Gradient descent with backtracking
"""
x = np.vstack((x0+2*tol*np.ones(x0.shape),x0)).transpose()
i = 1
while ( la.norm(x[:,i]-x[:,i-1]) > tol ) and ( i < maxiter ):
p = -df(x[:,i])
# Start backtracking
alpha = 1
xnew = x[:,i] + alpha*p
while (f(xnew) >= f(x[:,i]) + alpha*c*np.dot(p, df(x[:,i]))):
alpha = alpha*rho
xnew = x[:,i] + alpha*p
x = np.concatenate((x,xnew.reshape((len(x0),1))), axis=1)
i += 1
return x[:,1:]
y = np.concatenate((-np.ones(10),np.ones(10)))

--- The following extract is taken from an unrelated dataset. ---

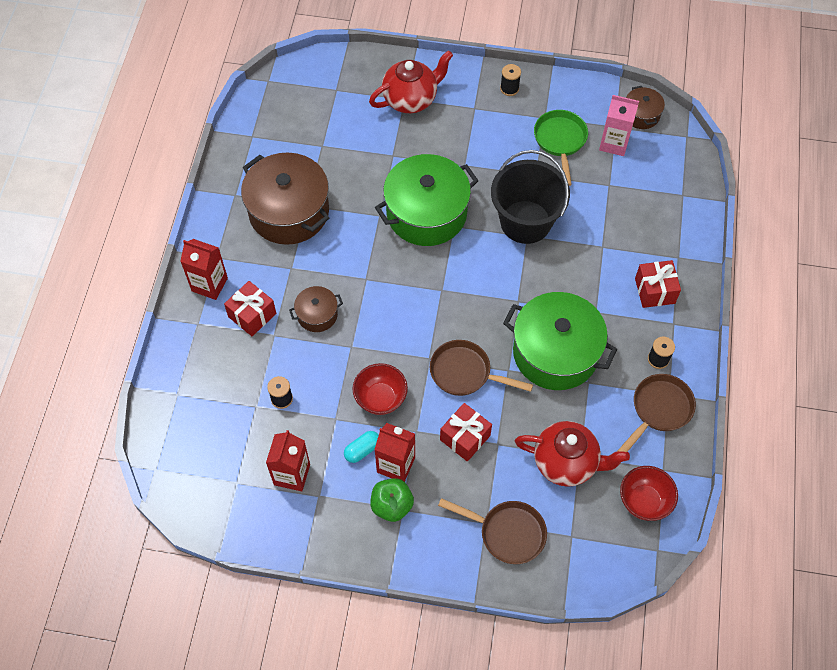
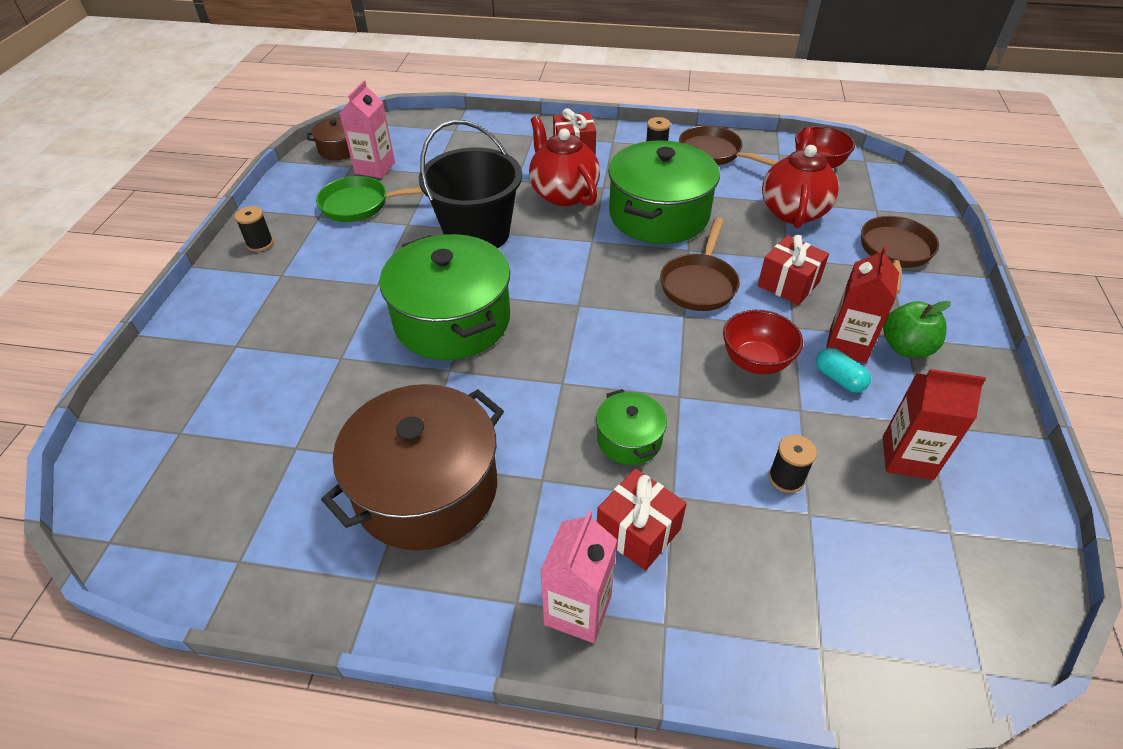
camera: 90 degrees left, 15 degrees down
red carton [180,239,228,300] -> pink carton [540,511,617,643]
brown pot [289,286,343,332] -> green pot [596,389,667,465]
red teapot [369,50,453,113] -> red teapot moved to [529,116,600,206]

X = np.concatenate((X, np.ones((1,20))), axis=0)
def f(w):
return np.sum(np.log(1+np.exp(-y*(np.dot(w,X)))))
def df(w):
return np.array([-np.sum(y*X[0,:]*np.exp(-y*np.dot(w,X))/
(1+np.exp(-y*np.dot(w,X)))),
-np.sum(y*X[1,:]*np.exp(-y*np.dot(w,X))/
(1+np.exp(-y*np.dot(w,X)))),
-np.sum(y*X[2,:]*np.exp(-y*np.dot(w,X))/
(1+np.exp(-y*np.dot(w,X))))])
W = graddesc_bt(f, df, np.array([1.,1.,1.]), 1.e-8)
The algorithm gives as output a vector $\vct{w}=(w_1,w_2,w_3)\in \R^3$, so that the line separating the two sets of points is given by
\begin{equation*} w_1 x_1 + w_2 x_2 + w_3 = 0. \end{equation*}Rearranging this as a function $\ell(x_1) = x_2 = -(w_1x_1+w_3)/w_2$ and plotting the line into the pointcloud, we get the following graph.
def l(x):
return (-W[0,-1]*x-W[2,-1])/W[1,-1]
xx = np.linspace(-0.5,3,100)
yy = l(xx)
plt.plot(X[0,0:10], X[1,0:10], 'o')
plt.plot(X[0,10:], X[1,10:], 'o', color='red')
plt.plot(xx,yy,linewidth=3)
plt.show()
Of course, we would like to know how our classifier does with a {\em test set} generated according to the same distribution. The result is seen the following plot.
# Generate test data
T = np.zeros((2,20))
for i in range(10):
T[:,i] = np.array([2,2]) + 0.5*rnd.randn(2)
for i in range(10):
T[:,10+i] = np.array([0,0]) + 0.5*rnd.randn(2)
plt.plot(T[0,0:10], T[1,0:10], 'o')
plt.plot(T[0,10:], T[1,10:], 'o', color='red')
plt.plot(xx,yy,linewidth=3)
plt.show()
The given example is unproblematic, since the two sets of points are generated in a way that makes it unlikely that they can't be separated using a linear classifier. With real data, the situation may not be as favourable.
It is also interesting to see how fast the objective function (the {\em empirical risk}) approaches the minimum. While the value of the objective function decreases very quickly at the beginning, the decrease slows down dramatically and the algorithm does not reach the desired accuracy within the limit we set for the number of iterations. Now, however, that for the classification task we are interested, we don't need the best possible precision! In fact, the noise in the data makes too much precision meaningless, and we can safely use the result obtained after 100 iterations. Other algorithms and approaches may perform better for this problem.
risk = np.zeros(W.shape[1])
for i in range(W.shape[1]):
risk[i] = f(W[:,i])
plt.plot(range(W.shape[1]), risk, linewidth=3)
plt.xlabel('Number of iterations')
plt.ylabel('Empirical risk')
plt.show()
We have seen how a machine learning problem can be turned into an optimization problem. Unfortunately, when the amount of data is large, computing gradients and Hessians of the resulting functions can be very expensive. Suppose the function $h$ depends on parameters $\vct{w}$ which we want to optimize over, $h=h(\vct{x}; \vct{w})$, and denote the composition of the loss function $\ell$ with $h$ on the data $\vct{x}_i$ by
\begin{equation*} f_i(\vct{w}) := \ell(h(\vct{x}_i; \vct{w}),y_i). \end{equation*}We can then write our optimization problem as
\begin{equation*} \mathop{\minimize}_{\vct{w}} F(\vct{w}), \quad F(\vct{w}) = \frac{1}{m} \sum_{i=1}^m f_i(\vct{w}). \end{equation*}The gradient is then
\begin{equation*} \nabla F(\vct{w}) = \frac{1}{m} \sum_{i=1}^n \nabla f_i(\vct{w}). \end{equation*}For large datasets (for example, $m>10^6$ is not uncommon), computing all the gradients in each step is highly ineffective.
An old algorithm that has recently been revived in light of big data is Stochastic Gradient Descent (SGD). The idea is to compute, at each step, only the gradient of one (or sometimes a few) of the summands of the loss function:
\begin{equation*} \vct{w}_{k+1} = \vct{w}_k-\alpha_k \nabla f_{i_k}(\vct{w}_k), \end{equation*}where the index $i_k$ is chosen at random from $\{1,\dots,m\}$ at each step.
Each step of this algorithm is clearly faster than gradient descent, but does it even work? It turns out that this algorithm converges quickly and that it is surprisingly effective on large datasets.